Growing Your Company With Business Mergers



Growth is the goal of most every business, and 99 percent of those business owners will tell you that it’s not easy. Aside from the obvious need to have enough paying customers warrant expansion, it takes a substantial amount of money to fund the actual growing. Upping inventory, moving and increased marketing all bring about sizable bills, and this is why you’ll often see business mergers between two companies looking to expand. With the right partnering, you can double the size of your business without doubling the size of your business expenses.

Immediate Benefits

Merging with another company can be tricky, since two separate businesses are stepping into one another’s space. As long as there is mutual respect, coexisting can instantly supplement growth. Depending on the logistics, it’s possible to operate two businesses out of the same location, effectively cutting you rent and utility bills in half. With many business mergers, the two companies can continue doing their separate work and only combine forces where necessary. Some mergers involve shared personnel; others might share nothing more than a copy machine.

If the companies combining forces are generally on par with one another, the growth can be done in unison and the relationship will stay symbiotic for an extended period. The other business owner can help answer some of the questions you have about tackling growth, and you can do the same for them. It’s important to be cautious heading into a merger, but the right situation can be very beneficial.

Funding the Coupling

In some cases, business mergers are simple and cost free. In other cases, a new location is needed and other unexpected expenses will pop up. One way to handle these joint expenses is by securing a loan using assets from both companies as collateral. Leaving one business owner on the hook for all costs is a recipe for the type of betrayal that Hollywood loves; as long as this is a merger and not an acquisition, each company should be covering their fair share.

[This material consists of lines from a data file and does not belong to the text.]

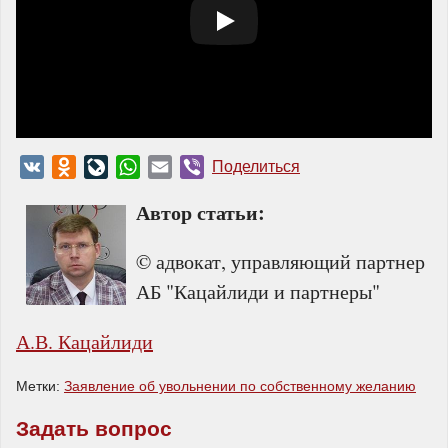
VK
Odnoklassniki
LiveJournal
WhatsApp
Email
Viber
Поделиться
Автор статьи:
© адвокат, управляющий партнер
АБ "Кацайлиди и партнеры"
А.В. Кацайлиди
Метки:
Заявление об увольнении по собственному желанию
Задать вопрос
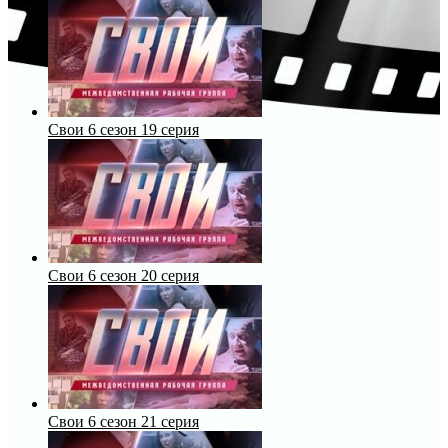
Свои 6 сезон 19 серия
Свои 6 сезон 20 серия
Свои 6 сезон 21 серия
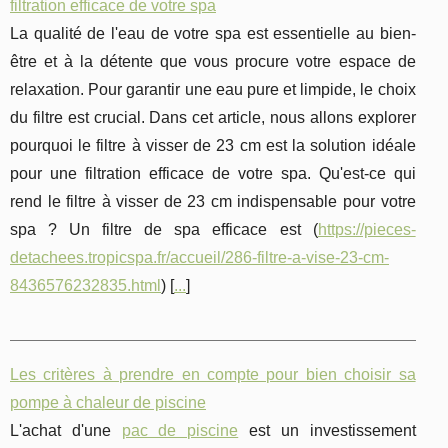
filtration efficace de votre spa
La qualité de l'eau de votre spa est essentielle au bien-
être et à la détente que vous procure votre espace de
relaxation. Pour garantir une eau pure et limpide, le choix
du filtre est crucial. Dans cet article, nous allons explorer
pourquoi le filtre à visser de 23 cm est la solution idéale
pour une filtration efficace de votre spa. Qu'est-ce qui
rend le filtre à visser de 23 cm indispensable pour votre
spa ? Un filtre de spa efficace est (
https://pieces-
detachees.tropicspa.fr/accueil/286-filtre-a-vise-23-cm-
8436576232835.html
) [
...
]
Les critères à prendre en compte pour bien choisir sa
pompe à chaleur de piscine
L'achat d'une
pac de piscine
est un investissement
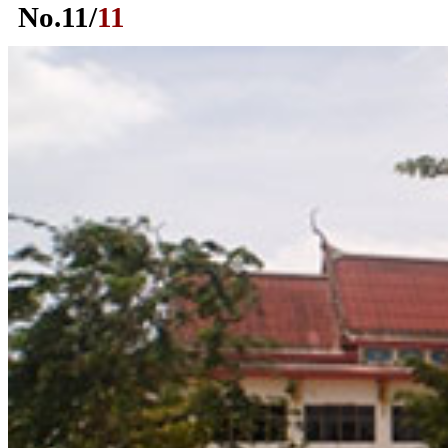
No.
11
/
11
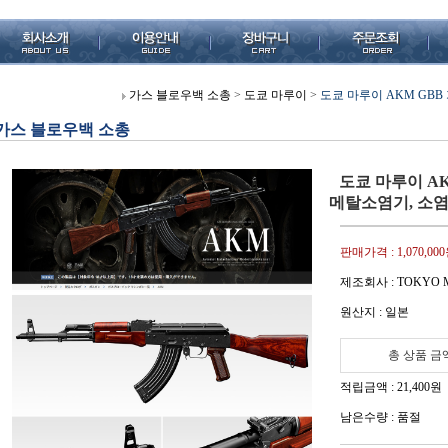
가스 블로우백 소총
>
도쿄 마루이
>
도쿄 마루이 AKM GBB
가스 블로우백 소총
도쿄 마루이 AK
메탈소염기, 소염
판매가격 :
1,070,00
제조회사 : TOKYO 
원산지 : 일본
총 상품 금
적립금액 :
21,400원
남은수량 : 품절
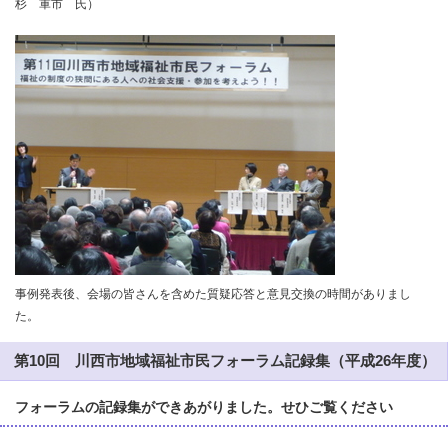
杉 軍市 氏）
事例発表後、会場の皆さんを含めた質疑応答と意見交換の時間がありまし
た。
第10回 川西市地域福祉市民フォーラム記録集（平成26年度）
フォーラムの記録集ができあがりました。せひご覧ください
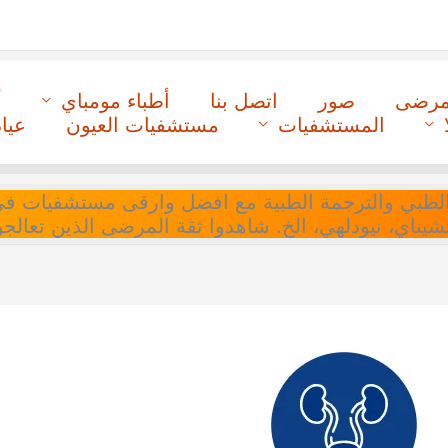
لمرضى
صور
اتصل بنا
أطباء مومباي
أ
المستشفيات
مستشفيات العيون
عيا
ل التنسيق الطبي والترجمة الطبية مع افضل وارقى مستشفيات
 تشيناي، نيودلهي، الخ. شاهدوا ثقة المرضى الذين تعالجو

Similarly, if one business is moving into a space already owned by the other, it’s worth figuring out who stands to save more money out of the gate and factor that in when supplies or maintenance need to be covered.

Business mergers won’t work for everyone, but companies that can pair with a growing counterpart are able to expand without first supplying a tremendous amount of growth capital. Before heading to the bank to take out an oversized loan with interest rates that might actually stifle your growth, consider a merger that can benefit everyone involved.